_Input data_

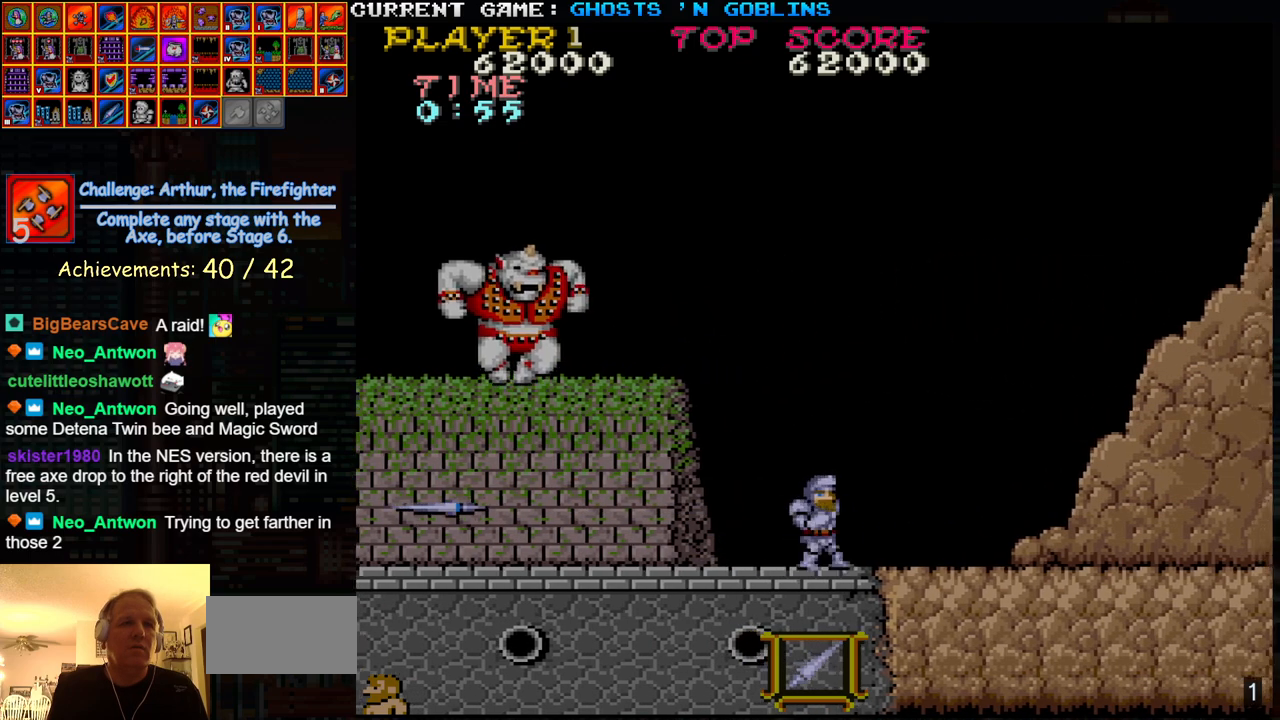
{"buttons": [], "left_stick": "left", "events": [[100, "left_stick", "left"], [217, "left_stick", "center"], [250, "SQUARE", "down"], [283, "left_stick", "left"], [317, "SQUARE", "up"], [383, "left_stick", "center"], [417, "SQUARE", "down"], [450, "left_stick", "left"], [483, "SQUARE", "up"]]}
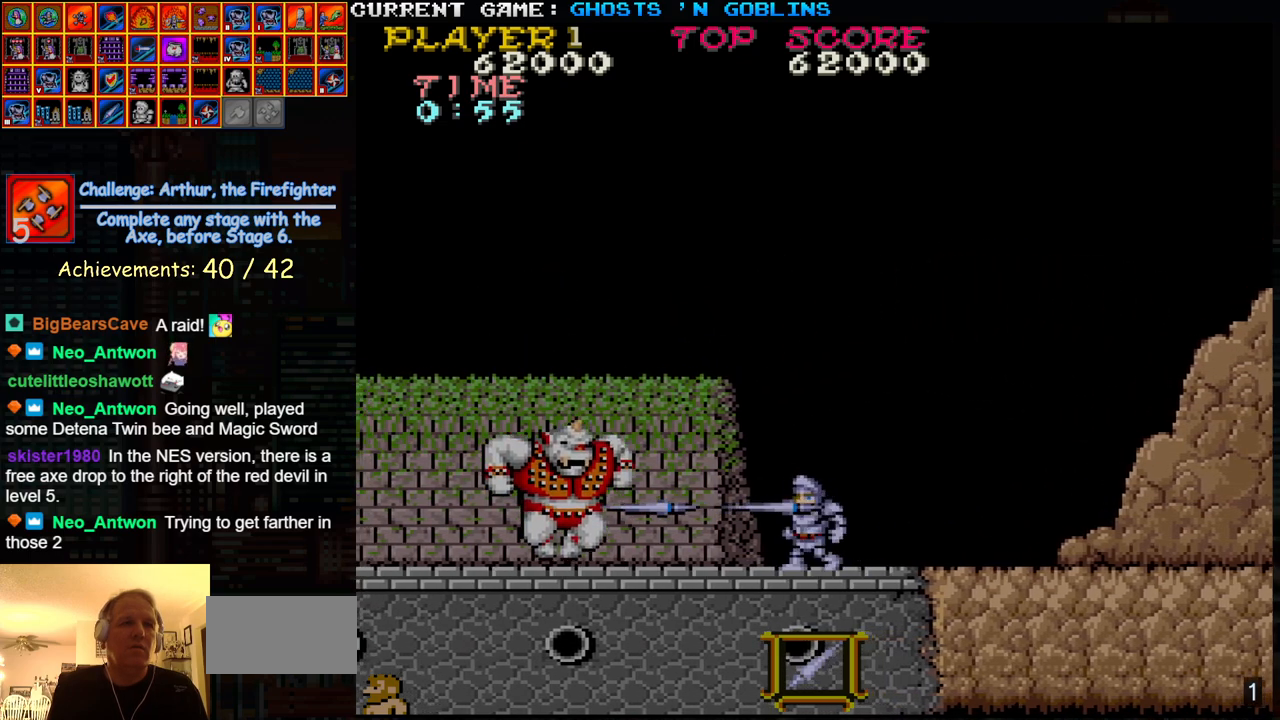
{"buttons": [], "left_stick": "right", "events": [[33, "left_stick", "center"], [100, "SQUARE", "down"], [117, "left_stick", "left"], [167, "SQUARE", "up"], [200, "left_stick", "center"], [233, "SQUARE", "down"], [267, "left_stick", "left"], [317, "SQUARE", "up"], [367, "left_stick", "right"]]}
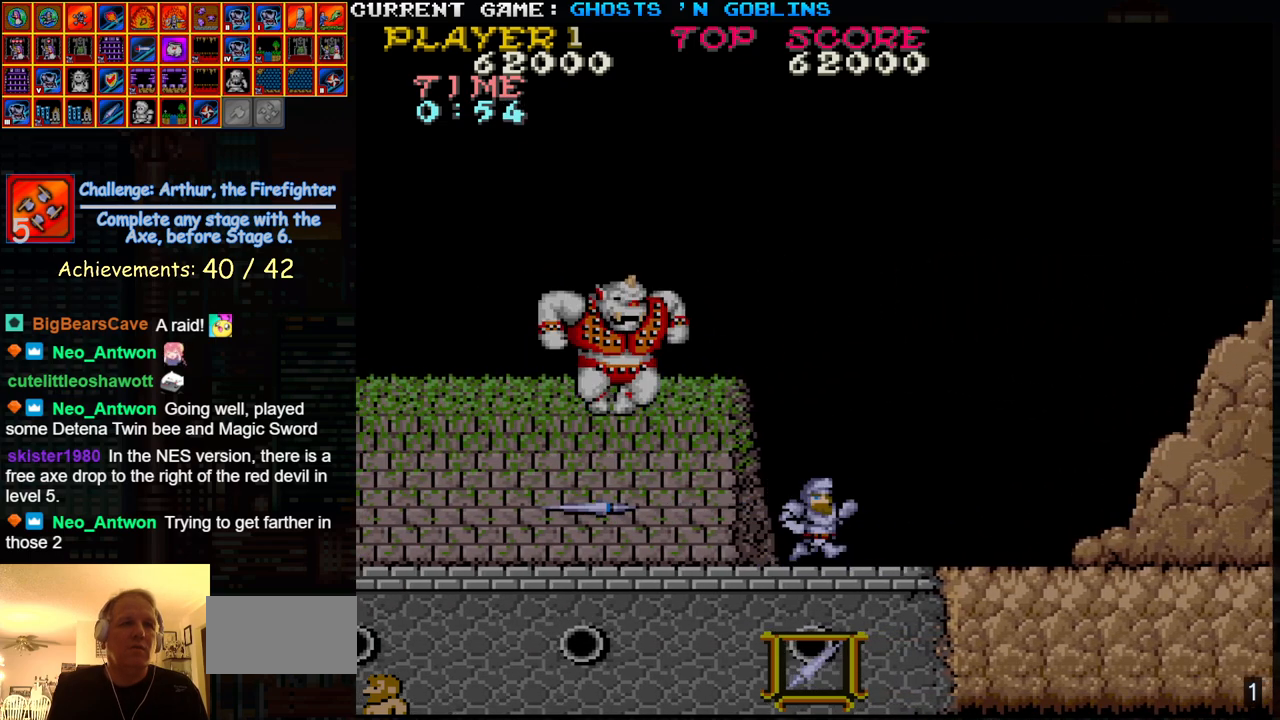
{"buttons": ["SQUARE"], "left_stick": "left", "events": [[450, "left_stick", "left"], [500, "SQUARE", "down"]]}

_Your instructions_
Could you copy the listing exactly, leaving out any pictures?

_Result of the exercise_
{"buttons": [], "left_stick": "left", "events": [[100, "left_stick", "left"], [217, "left_stick", "center"], [250, "SQUARE", "down"], [283, "left_stick", "left"], [317, "SQUARE", "up"], [383, "left_stick", "center"], [417, "SQUARE", "down"], [450, "left_stick", "left"], [483, "SQUARE", "up"]]}
{"buttons": [], "left_stick": "right", "events": [[33, "left_stick", "center"], [100, "SQUARE", "down"], [117, "left_stick", "left"], [167, "SQUARE", "up"], [200, "left_stick", "center"], [233, "SQUARE", "down"], [267, "left_stick", "left"], [317, "SQUARE", "up"], [367, "left_stick", "right"]]}
{"buttons": ["SQUARE"], "left_stick": "left", "events": [[450, "left_stick", "left"], [500, "SQUARE", "down"]]}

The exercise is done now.